§ **TASK GOAL**: Transcribe the entries word for word, beginning at the line containing "pose: elev=323.4 azim=140.2" and ending at the line containing "Dot at: (330, 85)", with both of those lines included. Leave the pictures out of your answer.
======== INPUT ========
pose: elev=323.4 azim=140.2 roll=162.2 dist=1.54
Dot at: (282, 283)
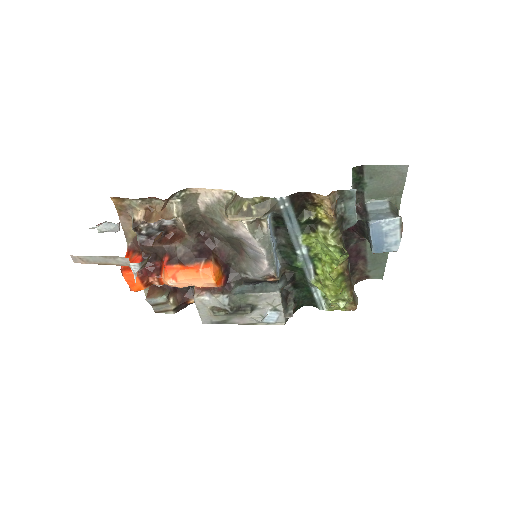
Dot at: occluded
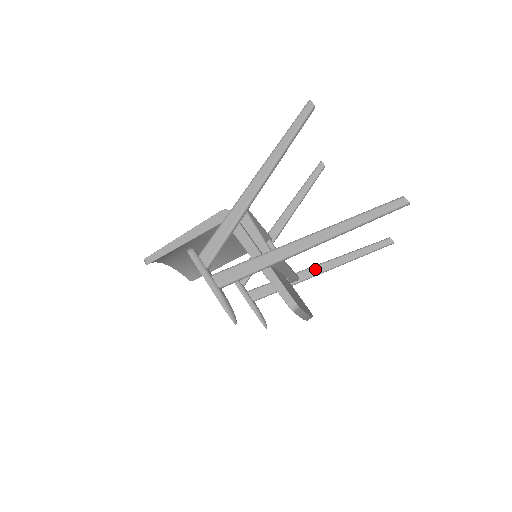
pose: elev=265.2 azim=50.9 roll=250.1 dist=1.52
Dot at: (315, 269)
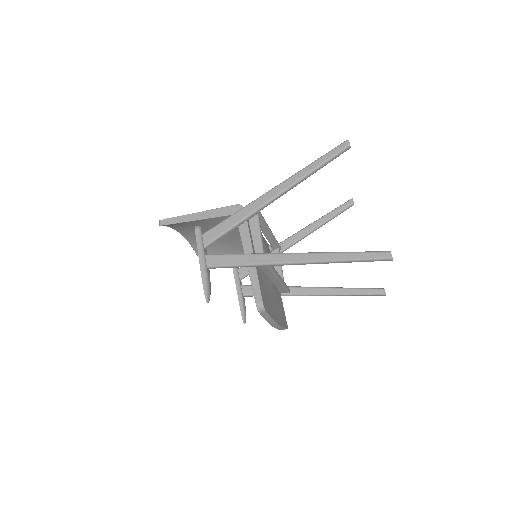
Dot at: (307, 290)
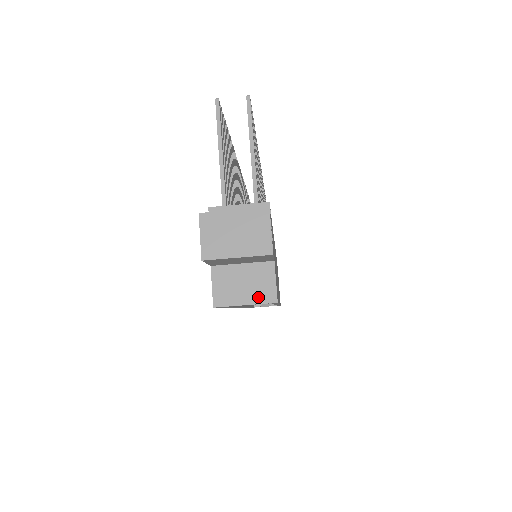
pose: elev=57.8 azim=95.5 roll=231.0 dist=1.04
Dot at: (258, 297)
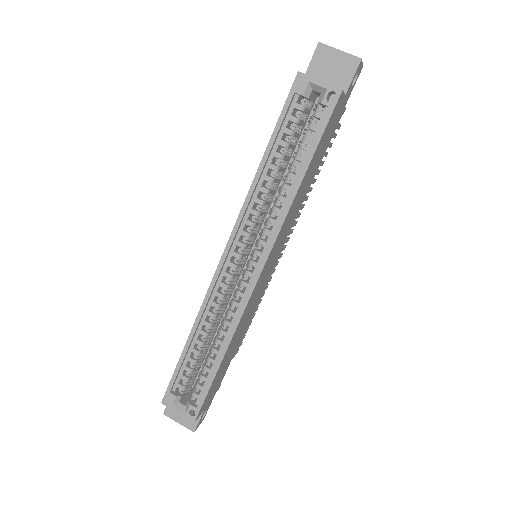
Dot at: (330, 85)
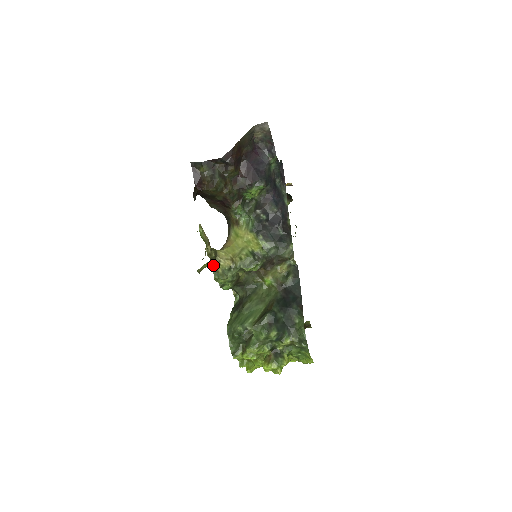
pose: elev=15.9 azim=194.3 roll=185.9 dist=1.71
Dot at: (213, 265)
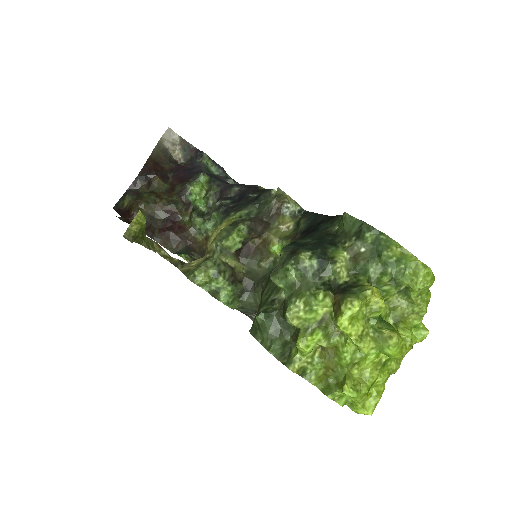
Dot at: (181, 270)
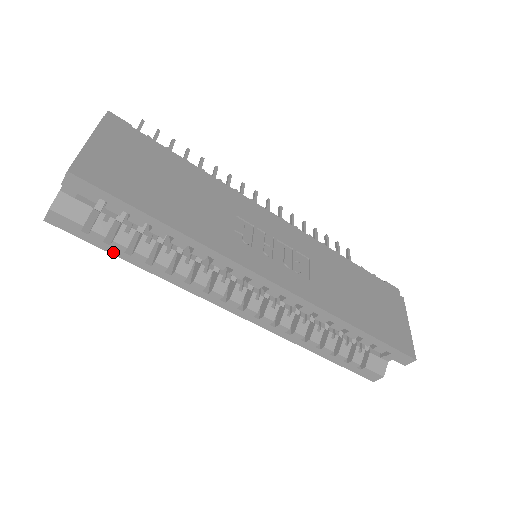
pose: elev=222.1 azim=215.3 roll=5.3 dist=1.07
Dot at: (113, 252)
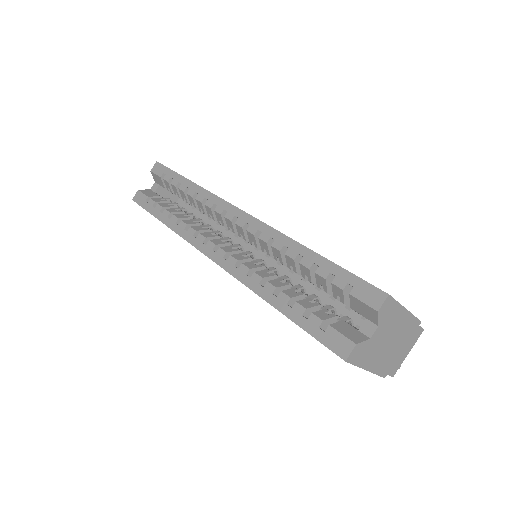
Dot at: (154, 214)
========
======== INPUT ========
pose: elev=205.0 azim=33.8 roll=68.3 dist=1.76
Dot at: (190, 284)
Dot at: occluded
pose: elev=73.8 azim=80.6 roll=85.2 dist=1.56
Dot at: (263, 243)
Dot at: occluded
========
======== INPUT ========
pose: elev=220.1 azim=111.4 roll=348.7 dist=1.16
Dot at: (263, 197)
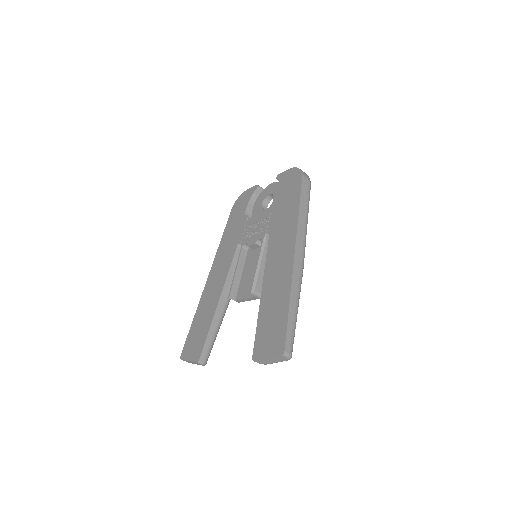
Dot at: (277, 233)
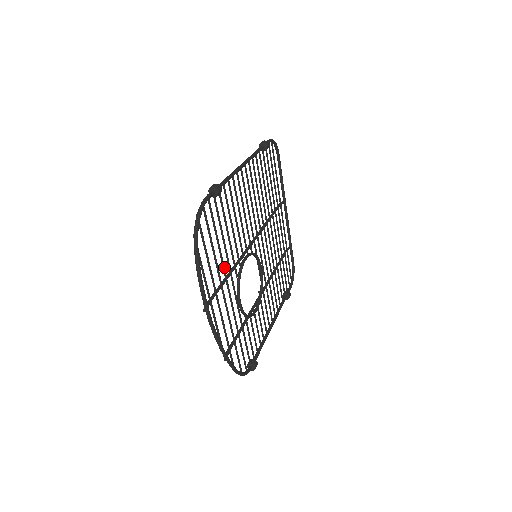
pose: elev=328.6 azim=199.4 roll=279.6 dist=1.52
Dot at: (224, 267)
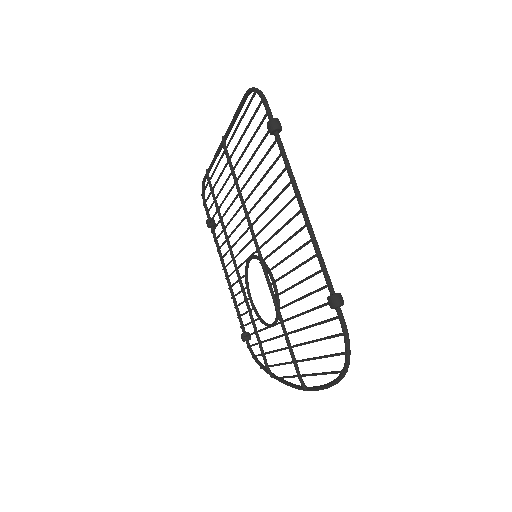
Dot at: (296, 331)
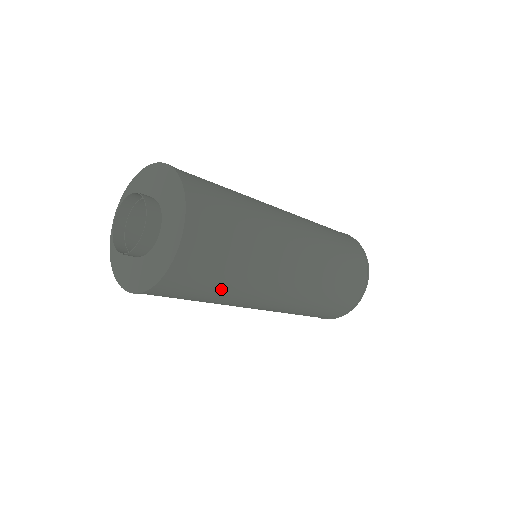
========
§ **RESULT BELOW**:
pose: elev=323.4 azim=140.2 roll=162.2 dist=1.54
Dot at: (282, 283)
Dot at: occluded
pose: elev=265.2 azim=50.9 roll=250.1 dist=1.52
Dot at: (315, 269)
Dot at: (307, 290)
pose: elev=57.8 azim=95.5 roll=231.0 dist=1.04
Dot at: (258, 297)
Dot at: (330, 85)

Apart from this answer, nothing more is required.